What are the timescales for installation?

On visiting your home the installers surveyors will advise you on the most beneficial solar system for your home, based upon your roof space and direction, and current electricity consumption.  With this information we use MCS (Microgeneration Certification Scheme) solar calculations to demonstrate the financial benefits you’ll personally look to see.  We’ll then take you through the simple application process and arrange for a second survey, in order to perform an EPC (Energy Performance Certificate), roof and electrical checks to ensure you’re ready for installation.

Installation itself is only a two to three day process.  Scaffolding is erected on day one, and on day two your panels and inverter are fitted.  On day three any final electrical installations are completed, scaffolding is removed, and your FIT/export tariff income applications are submitted.

On completion you’ll receive all the information you require to keep a track of your energy production, usage and FIT income.

 

What if anything goes wrong?

Installation is fully insured and carried out by our experienced and qualified technicians, who are all MCS, & REA and fully regulated.  Due to the nature of modern solar technology there is very little that’s possible to go wrong, but for peace of mind your solar panels come with a 25 year warranty, which is backed by the Renewable Energy Association (the Government watchdog).  If any manufacturing faults arise within this time, any faulty panels will be replaced promptly with no cost to you.

 

What are the maintenance costs?

There are no maintenance costs involved in running your solar system.  They are self-cleaning, have an anti-static finish to resist biological growth, and resonate slightly to remove any fallen leaves or snow that might otherwise settle on the surface.  The only cost to account for is for a new inverter which might need replacing around year 15, but this is already accounted for within the personalised solar income calculations we prepare for your home.

 

Is there anyway I can lose out financially?

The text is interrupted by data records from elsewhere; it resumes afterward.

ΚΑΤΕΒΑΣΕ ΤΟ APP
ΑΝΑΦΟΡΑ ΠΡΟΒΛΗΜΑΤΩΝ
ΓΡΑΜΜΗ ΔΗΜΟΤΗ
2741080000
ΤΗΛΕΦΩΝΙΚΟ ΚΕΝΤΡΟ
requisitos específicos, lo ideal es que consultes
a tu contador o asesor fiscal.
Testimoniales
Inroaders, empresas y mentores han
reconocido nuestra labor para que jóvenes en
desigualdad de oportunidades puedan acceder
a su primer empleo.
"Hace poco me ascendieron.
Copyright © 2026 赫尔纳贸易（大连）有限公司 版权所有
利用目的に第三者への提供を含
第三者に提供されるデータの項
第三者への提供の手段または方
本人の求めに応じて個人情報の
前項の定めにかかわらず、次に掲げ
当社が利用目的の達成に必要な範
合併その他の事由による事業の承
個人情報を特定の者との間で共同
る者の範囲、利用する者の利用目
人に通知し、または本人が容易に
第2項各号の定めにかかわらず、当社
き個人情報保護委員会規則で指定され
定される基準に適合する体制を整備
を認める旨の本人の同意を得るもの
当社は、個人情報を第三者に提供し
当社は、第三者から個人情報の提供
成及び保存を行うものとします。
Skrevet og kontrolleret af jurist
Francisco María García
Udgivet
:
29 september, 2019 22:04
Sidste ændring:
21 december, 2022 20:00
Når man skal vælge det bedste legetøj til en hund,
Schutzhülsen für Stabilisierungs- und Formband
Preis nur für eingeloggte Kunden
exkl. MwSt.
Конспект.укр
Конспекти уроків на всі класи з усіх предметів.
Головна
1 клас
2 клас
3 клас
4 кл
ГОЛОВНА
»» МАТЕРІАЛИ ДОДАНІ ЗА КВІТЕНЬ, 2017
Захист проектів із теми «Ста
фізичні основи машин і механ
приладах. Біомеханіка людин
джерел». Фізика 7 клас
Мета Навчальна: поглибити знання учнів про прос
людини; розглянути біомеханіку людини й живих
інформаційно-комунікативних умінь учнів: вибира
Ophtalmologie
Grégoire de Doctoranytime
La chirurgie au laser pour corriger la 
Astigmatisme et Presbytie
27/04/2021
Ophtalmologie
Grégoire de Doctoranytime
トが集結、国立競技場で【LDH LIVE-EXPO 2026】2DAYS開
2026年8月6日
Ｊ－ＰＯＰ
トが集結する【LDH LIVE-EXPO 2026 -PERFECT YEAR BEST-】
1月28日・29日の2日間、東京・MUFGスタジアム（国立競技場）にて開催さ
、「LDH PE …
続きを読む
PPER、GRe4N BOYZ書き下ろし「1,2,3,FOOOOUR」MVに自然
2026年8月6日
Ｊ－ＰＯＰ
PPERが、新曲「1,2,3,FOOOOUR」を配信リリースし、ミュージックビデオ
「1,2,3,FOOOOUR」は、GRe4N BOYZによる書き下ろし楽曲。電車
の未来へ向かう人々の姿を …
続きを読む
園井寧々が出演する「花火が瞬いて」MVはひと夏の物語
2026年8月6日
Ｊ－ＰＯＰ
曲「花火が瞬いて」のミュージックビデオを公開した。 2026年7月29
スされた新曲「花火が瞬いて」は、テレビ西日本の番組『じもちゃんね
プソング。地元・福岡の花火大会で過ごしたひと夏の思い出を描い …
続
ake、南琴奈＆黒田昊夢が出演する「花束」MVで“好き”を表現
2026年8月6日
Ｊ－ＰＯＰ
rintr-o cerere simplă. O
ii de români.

There are only a couple of instances that may make solar a non-viable option for you at the moment.

If you’re looking to move home in the next 24 months, you might want to wait to have solar installed when you move to your new home, rather than now, to enjoy the full financial benefits. If you are looking to move in the next 24 months, it does not mean that you will be financially worse off, as the solar panel system will increase the value of your property.

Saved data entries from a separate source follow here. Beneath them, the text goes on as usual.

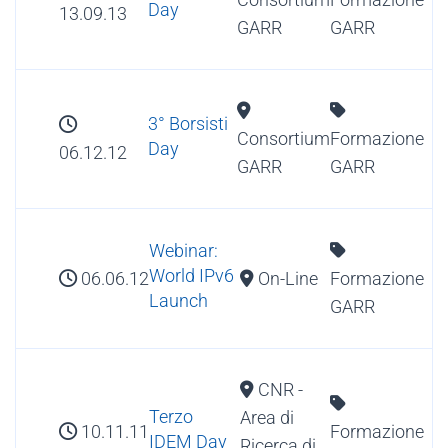
Day
13.09.13
GARR
GARR
3° Borsisti
Consortium
Formazione
Day
06.12.12
GARR
GARR
Webinar:
World IPv6
06.06.12
On-Line
Formazione
Launch
GARR
CNR -
Terzo
Area di
10.11.11
Formazione
IDEM Day
Ricerca di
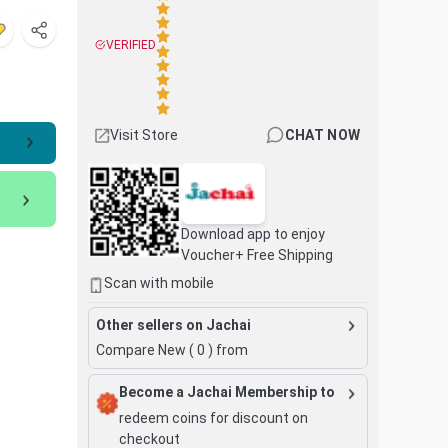
VERIFIED
Visit Store
CHAT NOW
Download app to enjoy
Voucher+ Free Shipping
Scan with mobile
Other sellers on Jachai
Compare New (
0
) from
Become a Jachai Membership to
redeem coins for discount on
checkout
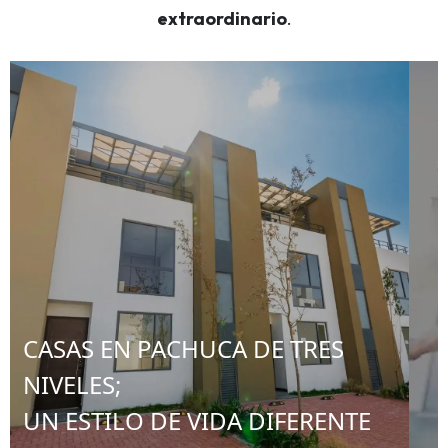
extraordinario
.
CASAS EN PACHUCA DE TRES
NIVELES;
UN ESTILO DE VIDA DIFERENTE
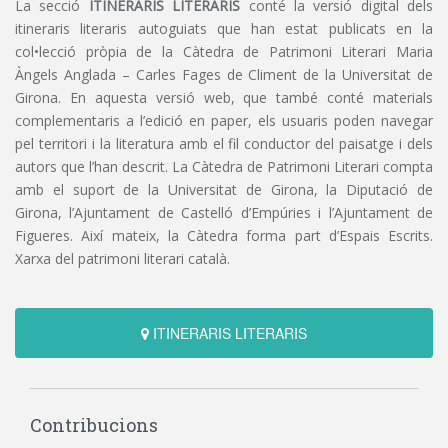
La secció
ITINERARIS LITERARIS
conté la versió digital dels
itineraris literaris autoguiats que han estat publicats en la
col•lecció pròpia de la Càtedra de Patrimoni Literari Maria
Àngels Anglada – Carles Fages de Climent de la Universitat de
Girona. En aquesta versió web, que també conté materials
complementaris a l’edició en paper, els usuaris poden navegar
pel territori i la literatura amb el fil conductor del paisatge i dels
autors que l’han descrit. La Càtedra de Patrimoni Literari compta
amb el suport de la Universitat de Girona, la Diputació de
Girona, l’Ajuntament de Castelló d’Empúries i l’Ajuntament de
Figueres. Així mateix, la Càtedra forma part d’Espais Escrits.
Xarxa del patrimoni literari català.
ITINERARIS LITERARIS
Contribucions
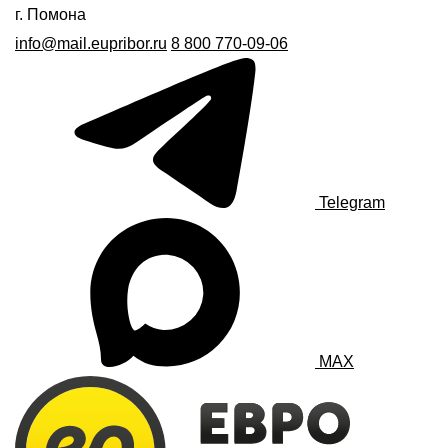
г. Помона
info@mail.eupribor.ru
8 800 770-09-06
Telegram
MAX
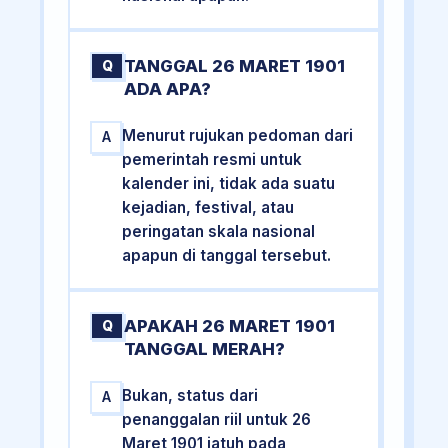
TANGGAL 26 MARET 1901
Q
ADA APA?
Menurut rujukan pedoman dari
A
pemerintah resmi untuk
kalender ini, tidak ada suatu
kejadian, festival, atau
peringatan skala nasional
apapun di tanggal tersebut.
APAKAH 26 MARET 1901
Q
TANGGAL MERAH?
Bukan, status dari
A
penanggalan riil untuk 26
Maret 1901 jatuh pada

If your electricity consumption is so very low that you’re spending less than £30 a month you’ll enjoy limited financial benefits.  But even in this case you will making your contribution to helping reducing the UK’s consumption of fossil fuels, reducing carbon emissions  and contributing to reducing climate change.

 

Is it best to buy the panels outright?

Solar schemes are designed to benefit the millions of people who would like solar, but who don’t have the available capital for the initial investment.  Therefore, we’re allowing you to pay for your solar panel system over time, with instalments using your new solar income being generate from your solar panel system and the savings from the electricity bills.  This financing can put you in a cash positive situation from day one.

If you do have savings to make an investment into solar, “it’s a no brainer” as Martin Lewis (www.moneysavingexpert.com) puts it.  Let’s think about it: a government guaranteed tax free income for 20 years, free electricity, adding value to your property, safeguarding yourself against increasing energy prices and protecting your environment.  It really does make financial sense and it’s good for the environment.